In this paper, we study the gradient descent dynamics for jointly training both layers of a one-hidden-layer ReLU network to fit a linear target function. Concretely, we consider a realizable setting where inputs are drawn i.i.d. from a Gaussian distribution and labels follow a planted linear model. This stylized framework captures salient features of end-to-end training in inverse problems and certain auto-encoder models. Despite its apparent simplicity, the dynamics remain poorly understood, in part because the loss landscape contains multiple non-strict saddle points, making it unclear why gradient descent from random initialization reliably escapes bad stationary regions. We provide a detailed characterization of the optimization landscape and prove that gradient descent from a moderately small random initialization-simultaneously training both layers-converges to a global minimizer at a linear rate with order-wise optimal sample complexity. Our analysis tracks the trajectory through three phases: an alignment phase in which hidden weights progressively align with the planted direction while the output weights maintain the correct sign pattern; a growth phase in which the norms of both layers increase while preserving alignment; and a local refinement phase in which the aligned neurons rapidly converge to the planted direction, yielding fast local convergence. To rigorously show that GD avoids non-strict saddles, we develop trajectory-level control arguments for the end-to-end dynamics. In addition, we establish novel uniform concentration results that hold along the entire trajectory, and are essential for obtaining order-wise optimal sample complexity. We corroborate our theory with extensive experiments across a range of configurations.

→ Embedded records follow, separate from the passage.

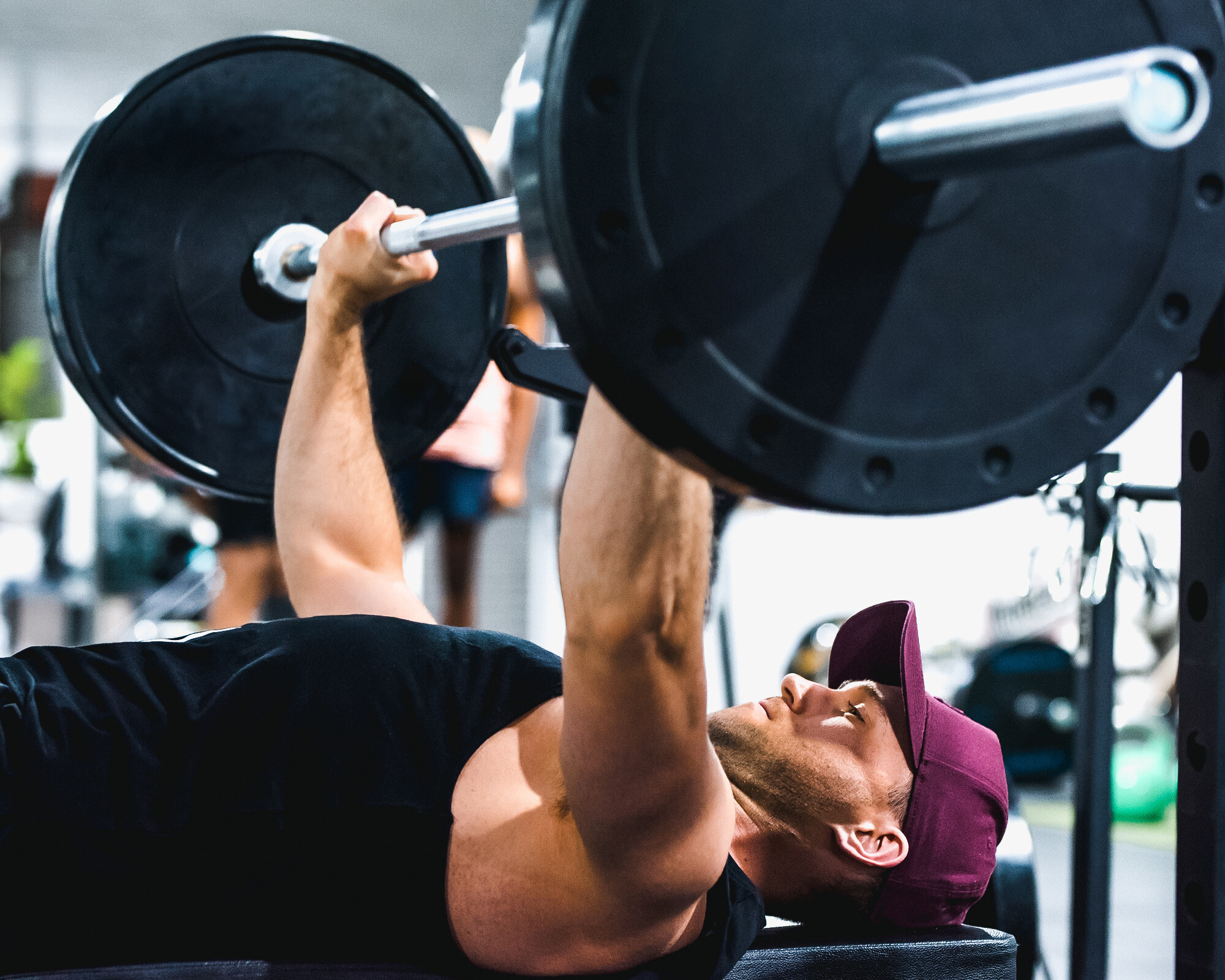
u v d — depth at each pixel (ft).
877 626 4.75
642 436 2.48
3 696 4.07
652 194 2.38
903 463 2.53
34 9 18.85
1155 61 1.97
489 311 5.99
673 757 3.36
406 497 9.85
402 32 19.45
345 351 5.14
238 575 11.94
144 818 3.94
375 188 5.79
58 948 3.95
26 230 27.35
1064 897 10.98
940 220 2.54
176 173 5.42
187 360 5.57
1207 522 3.72
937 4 2.56
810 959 4.28
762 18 2.45
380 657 4.22
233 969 3.92
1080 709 6.02
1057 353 2.67
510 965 3.94
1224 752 3.73
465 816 3.98
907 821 4.50
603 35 2.34
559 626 19.66
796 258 2.47
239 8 18.80
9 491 20.89
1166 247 2.75
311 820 3.99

翻译：本文研究了单隐层ReLU网络联合训练两层参数以拟合线性目标函数的梯度下降动力学。具体而言，我们考虑一个可实现场景：输入独立同分布于高斯分布，标签遵循预设的线性模型。这一框架捕捉了逆问题及某些自编码器模型中端到端训练的核心特征。尽管问题看似简单，其动力学机制至今尚未被充分理解——部分原因在于损失景观中包含多个非严格鞍点，这使得随机初始化后的梯度下降为何能可靠逃离不良驻留区域尚不明确。我们给出优化景观的详细刻画，并证明：从适度小的随机初始化出发，同时训练两层的梯度下降能以线性速率收敛至全局最优解，且样本复杂度达到阶数最优。我们的分析通过三个阶段追踪轨迹：对齐阶段中，隐层权重逐步与预设方向对齐，同时输出权重保持正确符号模式；增长阶段中，两层范数在保持对齐的同时同步增加；局部精化阶段中，已对齐的神经元快速收敛至预设方向，实现快速局部收敛。为严格证明梯度下降能避开非严格鞍点，我们针对端到端动力学建立了轨迹级控制论证。此外，我们提出了沿整个轨迹成立的统一集中性结果，这对实现阶数最优样本复杂度至关重要。我们通过一系列配置下的广泛实验验证了理论分析。